◆ **YOUR INSTRUCTIONS**: For every line in the records that has the word "wire", make a copy.

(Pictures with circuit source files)
************
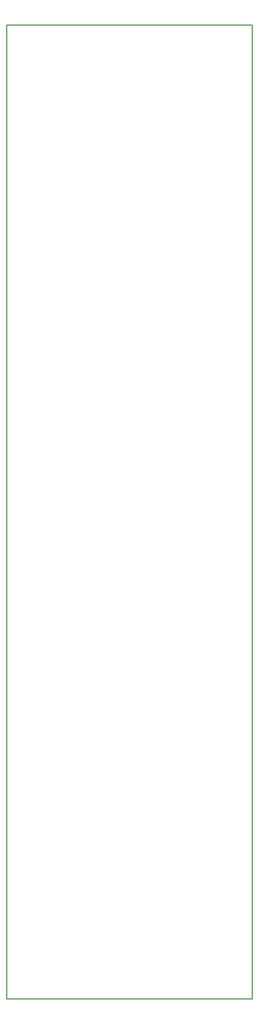
<source format=gbr>
G04 #@! TF.GenerationSoftware,KiCad,Pcbnew,(5.0.0-rc2-dev-586-g888c43477)*
G04 #@! TF.CreationDate,2018-06-27T13:15:06+02:00*
G04 #@! TF.ProjectId,resetUSB,72657365745553422E6B696361645F70,1.0*
G04 #@! TF.SameCoordinates,PX6ad8e7cPY2bcdfd4*
G04 #@! TF.FileFunction,Profile,NP*
%FSLAX46Y46*%
G04 Gerber Fmt 4.6, Leading zero omitted, Abs format (unit mm)*
G04 Created by KiCad (PCBNEW (5.0.0-rc2-dev-586-g888c43477)) date 06/27/18 13:15:06*
%MOMM*%
%LPD*%
G01*
G04 APERTURE LIST*
%ADD10C,0.150000*%
%ADD11C,0.200000*%
G04 APERTURE END LIST*
D10*
X40000000Y-158000000D02*
X40000000Y0D01*
X0Y-158000000D02*
X40000000Y-158000000D01*
D11*
X0Y0D02*
X0Y-158000000D01*
X40000000Y0D02*
X0Y0D01*
M02*

</source>
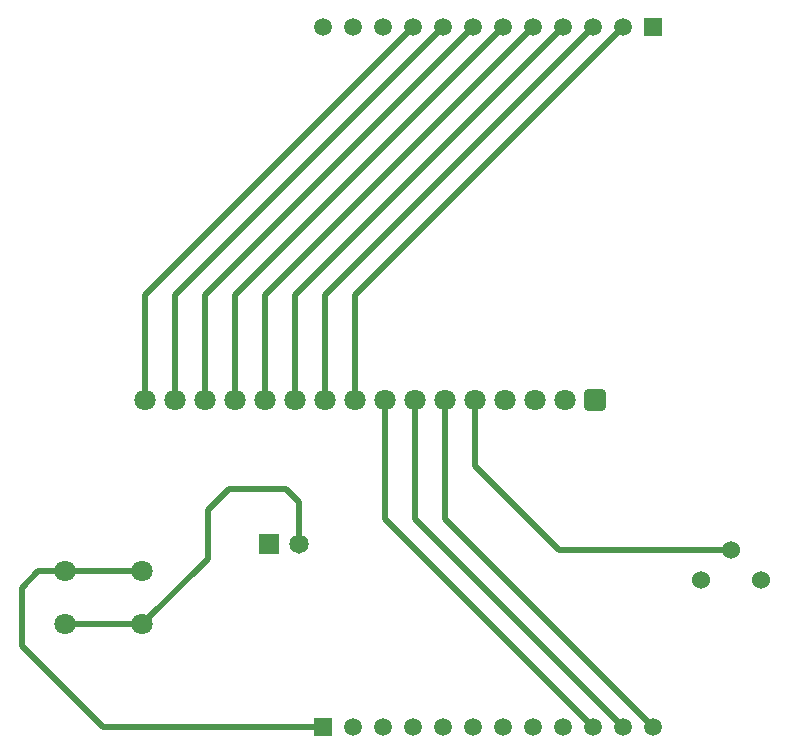
<source format=gbl>
G04 Layer_Physical_Order=2*
G04 Layer_Color=16711680*
%FSLAX25Y25*%
%MOIN*%
G70*
G01*
G75*
%ADD11C,0.02000*%
%ADD12C,0.07087*%
%ADD13R,0.06500X0.06500*%
%ADD14C,0.06500*%
%ADD15C,0.06000*%
%ADD16R,0.05906X0.05906*%
%ADD17C,0.05906*%
G04:AMPARAMS|DCode=18|XSize=70.87mil|YSize=70.87mil|CornerRadius=8.86mil|HoleSize=0mil|Usage=FLASHONLY|Rotation=180.000|XOffset=0mil|YOffset=0mil|HoleType=Round|Shape=RoundedRectangle|*
%AMROUNDEDRECTD18*
21,1,0.07087,0.05315,0,0,180.0*
21,1,0.05315,0.07087,0,0,180.0*
1,1,0.01772,-0.02658,0.02658*
1,1,0.01772,0.02658,0.02658*
1,1,0.01772,0.02658,-0.02658*
1,1,0.01772,-0.02658,-0.02658*
%
%ADD18ROUNDEDRECTD18*%
D11*
X386000Y167000D02*
X459500D01*
X359000Y194000D02*
X386000Y167000D01*
X359000Y194000D02*
Y213500D01*
X364500Y219000D01*
X373500D01*
Y201284D02*
X399091D01*
X373500Y219000D02*
X399091D01*
X451500Y228000D02*
Y242000D01*
X447000Y246500D02*
X451500Y242000D01*
X428000Y246500D02*
X447000D01*
X421000Y239500D02*
X428000Y246500D01*
X421000Y223193D02*
Y239500D01*
X399091Y201284D02*
X421000Y223193D01*
X538000Y226000D02*
X595500D01*
X510000Y254000D02*
X538000Y226000D01*
X510000Y254000D02*
Y276000D01*
X500000Y236500D02*
X569500Y167000D01*
X500000Y236500D02*
Y276000D01*
X490000Y236500D02*
X559500Y167000D01*
X490000Y236500D02*
Y276000D01*
X480000Y236500D02*
X549500Y167000D01*
X480000Y236500D02*
Y276000D01*
X470000Y311000D02*
X559500Y400500D01*
X470000Y276000D02*
Y311000D01*
X460000D02*
X549500Y400500D01*
X460000Y276000D02*
Y311000D01*
X450000D02*
X539500Y400500D01*
X450000Y276000D02*
Y311000D01*
X440000D02*
X529500Y400500D01*
X440000Y276000D02*
Y311000D01*
X400000Y276000D02*
Y311000D01*
X489500Y400500D01*
X410000Y276000D02*
Y311000D01*
X499500Y400500D01*
X420000Y276000D02*
Y311000D01*
X509500Y400500D01*
X430000Y276000D02*
Y311000D01*
X519500Y400500D01*
D12*
X373500Y219000D02*
D03*
X399091D02*
D03*
X373500Y201284D02*
D03*
X399091D02*
D03*
X540000Y276000D02*
D03*
X530000D02*
D03*
X520000D02*
D03*
X510000D02*
D03*
X500000D02*
D03*
X490000D02*
D03*
X480000D02*
D03*
X470000D02*
D03*
X460000D02*
D03*
X420000D02*
D03*
X430000D02*
D03*
X440000D02*
D03*
X450000D02*
D03*
X400000D02*
D03*
X410000D02*
D03*
D13*
X441500Y228000D02*
D03*
D14*
X451500D02*
D03*
D15*
X605500Y216000D02*
D03*
X595500Y226000D02*
D03*
X585500Y216000D02*
D03*
D16*
X459500Y167000D02*
D03*
X569500Y400500D02*
D03*
D17*
X469500Y167000D02*
D03*
X479500D02*
D03*
X489500D02*
D03*
X499500D02*
D03*
X509500D02*
D03*
X519500D02*
D03*
X529500D02*
D03*
X539500D02*
D03*
X549500D02*
D03*
X559500D02*
D03*
X569500D02*
D03*
X559500Y400500D02*
D03*
X549500D02*
D03*
X539500D02*
D03*
X529500D02*
D03*
X519500D02*
D03*
X509500D02*
D03*
X499500D02*
D03*
X489500D02*
D03*
X479500D02*
D03*
X469500D02*
D03*
X459500D02*
D03*
D18*
X550000Y276000D02*
D03*
M02*

</source>
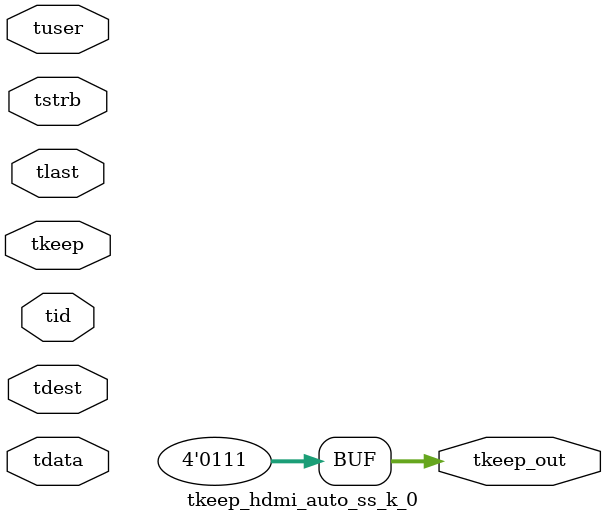
<source format=v>


`timescale 1ps/1ps

module tkeep_hdmi_auto_ss_k_0 #
(
parameter C_S_AXIS_TDATA_WIDTH = 32,
parameter C_S_AXIS_TUSER_WIDTH = 0,
parameter C_S_AXIS_TID_WIDTH   = 0,
parameter C_S_AXIS_TDEST_WIDTH = 0,
parameter C_M_AXIS_TDATA_WIDTH = 32
)
(
input  [(C_S_AXIS_TDATA_WIDTH == 0 ? 1 : C_S_AXIS_TDATA_WIDTH)-1:0     ] tdata,
input  [(C_S_AXIS_TUSER_WIDTH == 0 ? 1 : C_S_AXIS_TUSER_WIDTH)-1:0     ] tuser,
input  [(C_S_AXIS_TID_WIDTH   == 0 ? 1 : C_S_AXIS_TID_WIDTH)-1:0       ] tid,
input  [(C_S_AXIS_TDEST_WIDTH == 0 ? 1 : C_S_AXIS_TDEST_WIDTH)-1:0     ] tdest,
input  [(C_S_AXIS_TDATA_WIDTH/8)-1:0 ] tkeep,
input  [(C_S_AXIS_TDATA_WIDTH/8)-1:0 ] tstrb,
input                                                                    tlast,
output [(C_M_AXIS_TDATA_WIDTH/8)-1:0 ] tkeep_out
);

assign tkeep_out = {3'b111};

endmodule


</source>
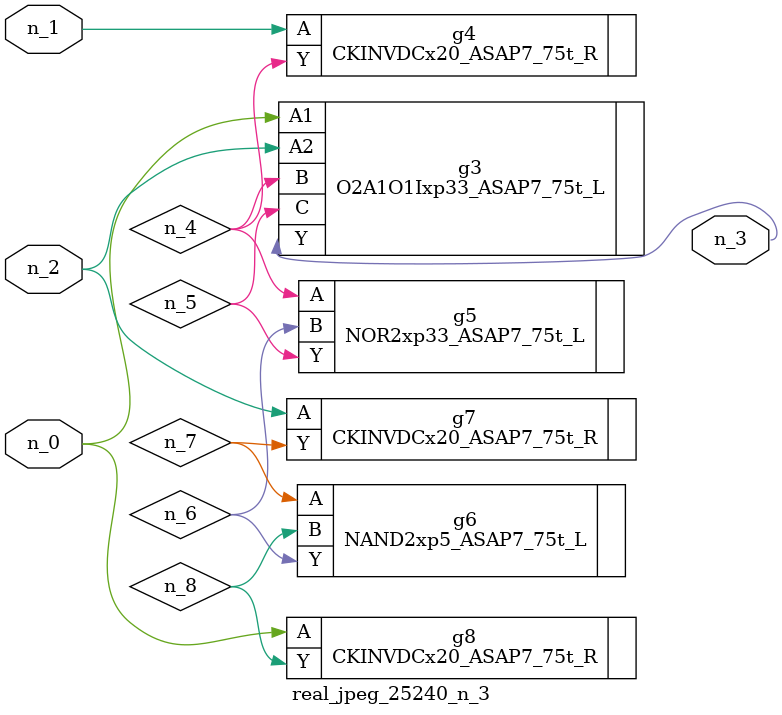
<source format=v>
module real_jpeg_25240_n_3 (n_1, n_0, n_2, n_3);

input n_1;
input n_0;
input n_2;

output n_3;

wire n_5;
wire n_4;
wire n_8;
wire n_6;
wire n_7;

O2A1O1Ixp33_ASAP7_75t_L g3 ( 
.A1(n_0),
.A2(n_2),
.B(n_4),
.C(n_5),
.Y(n_3)
);

CKINVDCx20_ASAP7_75t_R g8 ( 
.A(n_0),
.Y(n_8)
);

CKINVDCx20_ASAP7_75t_R g4 ( 
.A(n_1),
.Y(n_4)
);

CKINVDCx20_ASAP7_75t_R g7 ( 
.A(n_2),
.Y(n_7)
);

NOR2xp33_ASAP7_75t_L g5 ( 
.A(n_4),
.B(n_6),
.Y(n_5)
);

NAND2xp5_ASAP7_75t_L g6 ( 
.A(n_7),
.B(n_8),
.Y(n_6)
);


endmodule
</source>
************
◆ **ANSWER FOR THIS EXERCISE**:
wire n_5;
wire n_4;
wire n_8;
wire n_6;
wire n_7;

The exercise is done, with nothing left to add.